* **PROBLEM**:
Answer these questions from the text on custom settings providers:
(a) What does ABS assume for any property on which it does not find the SettingsProviderAttribute?
(b) Which key is pressed to set the Provider property in the settings property browser?
(c) In which file does the regenerated Settings class code live?

* **EXTRACT PROVIDED**:

My updates still don’t support roaming settings (where do you write Registry keys that roam?!?) or settings groups, both of which shouldn’t be too hard if you’re motivated. I have worked hard to add a bunch of commentary to the implementation to document the undoc’d protocol of IApplicationSettings so that you can build your own settings provider.

Using a Custom Settings Provider in the Raw

As illustrated by the two SDK samples, you can absolutely write your own settings class, deriving it from the ApplicationSettingsBase and using attributes from the System.Configuration namespace, e.g. UserScopedSettingAttribute, ApplicationScopedSettingAttribute and DefaultSettingValueAttribute, to decorate your properties for serialization by your favorite settings provider and both samples show just how to do that. There are two ways to get ABS to use your custom settings provider in the case that you’re writing your own settings class. If you’d like to allow a settings provider to be designated as a per settings basis, you can use SettingsProviderAttribute on that property, e.g.

using System.Configuration;

[UserScopedSettingAttribute()]
[DefaultSettingValueAttribute("True")]
[SettingsProviderAttribute(typeof(MyNamespace.MySettingsProvider))]
public bool CheckSetting2 {
  get { return ((bool)(this["CheckSetting2"])); }
  set { this["CheckSetting2"] = value; }
}

You can also specify the settings provider with a string if you like:

[UserScopedSettingAttribute()]
[DefaultSettingValueAttribute("True")]
[SettingsProvider("MyNamespace, MySettingsProvider")]
public bool CheckSetting2 {
  get { return ((bool)(this["CheckSetting2"])); }
  set { this["CheckSetting2"] = value; }
}

For any property that ABS doesn’t find the SettingsProviderAttribute, it will assume the LFSP. Also, ABS is smart enough to use multiple settings providers for different settings so that you split them as you see fit.

If you’d prefer to set a customer settings provider on an entire class, you can set the SettingsProviderAttribute on the entire settings class:

[SettingsProviderAttribute(typeof(MyNamespace.MySettingsProvider))]
class MySettings : ApplicationSettingsBase {...}

However, if you’re using the settings designer-generated classes, neither of these techniques work in the face of regenerated code. Luckily, VS knows what you want and can help.

Using a Custom Settings Provider in VS

To set a provider on a per settings basis, select as many settings as you like in the settings provider and press F4 to set the Provider property in the settings property browser (F4 isn’t the most discoverable way to get to the settings properties, but I haven’t found another way):

This generates the per-property attributes that I showed above. If you want to do it on a per-class basis, press the View Code button in the settings design (also not very discoverable), and you’ll get a Settings.cs file containing a partial class:

using System.Configuration;

namespace MyNamespace {
  [SettingsProvider(typeof(MyNamespace.MySettingsProvider))]
  internal sealed partial class Settings {
    public Settings() {
      private void SettingChangingEventHandler(
        object sender, SettingChangingEventArgs e) {
          // Add code to handle the SettingChangingEvent event here.
      }
 
      void SettingsSavingEventHandler(
        object sender, CancelEventArgs e)
      {
        // Add code to handle the SettingsSaving event here.
      }
    }
  }
}

On this partial class, which will only be generated once into Settings.cs, you can add SettingsProviderAttribute and it will not be disturbed by the regenerated Settings class code (which lives in Settings.Designer.cs).

Where Are We?

To implement a custom settings provider, you’ll want to derive from SettingsProvider, implement the overrides and implement IApplicationSettings. To hook it up to the designer-generated Settings class, use the per-property settings or the Settings partial class you get by pressing the View Code button in the settings designer. You can see this in action with the updated RegistrySettingsProvider sample (which I’m working to get into the SDK, but am hosting on my web site ‘til that happens).

Source records
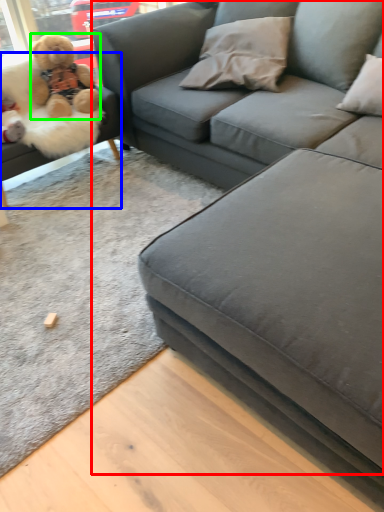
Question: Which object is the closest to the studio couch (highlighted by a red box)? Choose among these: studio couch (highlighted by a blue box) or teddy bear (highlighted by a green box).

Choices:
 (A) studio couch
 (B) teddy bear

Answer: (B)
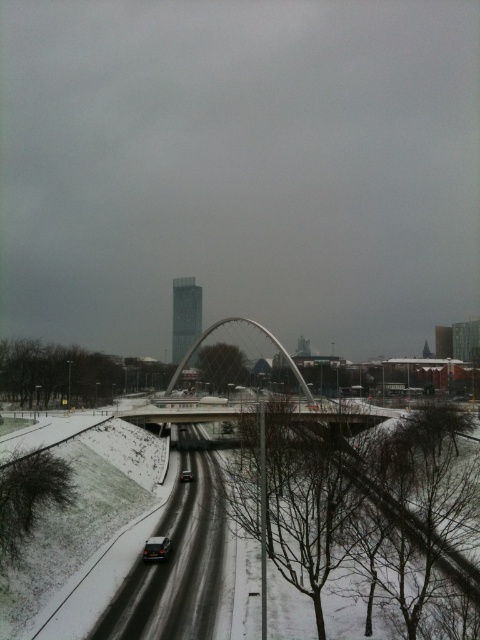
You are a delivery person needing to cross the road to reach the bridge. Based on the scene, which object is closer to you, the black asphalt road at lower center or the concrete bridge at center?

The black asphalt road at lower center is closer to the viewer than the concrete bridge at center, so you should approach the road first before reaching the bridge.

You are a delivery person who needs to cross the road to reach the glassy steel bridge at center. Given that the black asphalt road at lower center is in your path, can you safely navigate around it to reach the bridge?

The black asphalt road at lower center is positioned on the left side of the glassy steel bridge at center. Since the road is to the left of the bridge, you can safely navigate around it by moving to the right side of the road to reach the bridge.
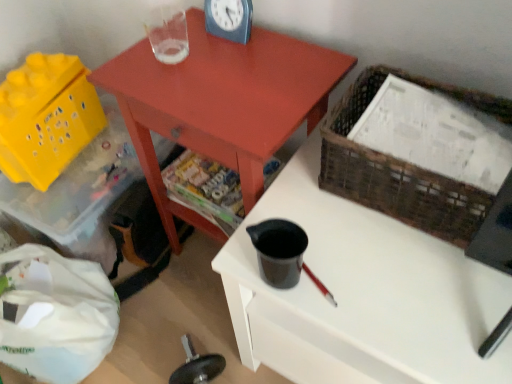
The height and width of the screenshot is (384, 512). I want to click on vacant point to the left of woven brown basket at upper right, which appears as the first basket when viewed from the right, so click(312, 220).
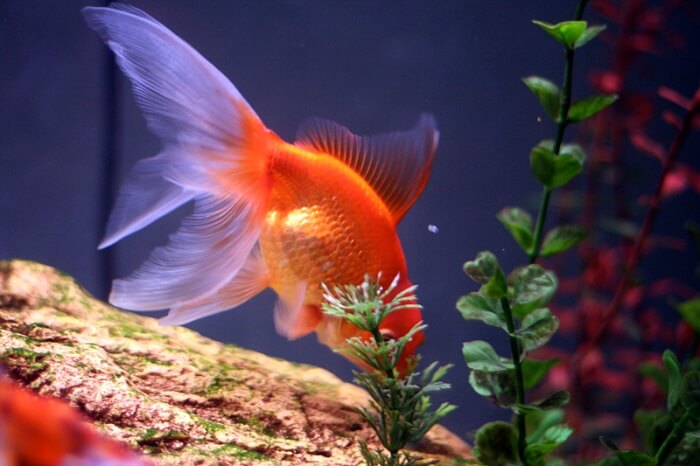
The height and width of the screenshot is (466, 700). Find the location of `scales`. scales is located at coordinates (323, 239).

* **SOLUTION FOR THIS EXERCISE**:
(a) The LFSP.
(b) F4.
(c) Settings.Designer.cs.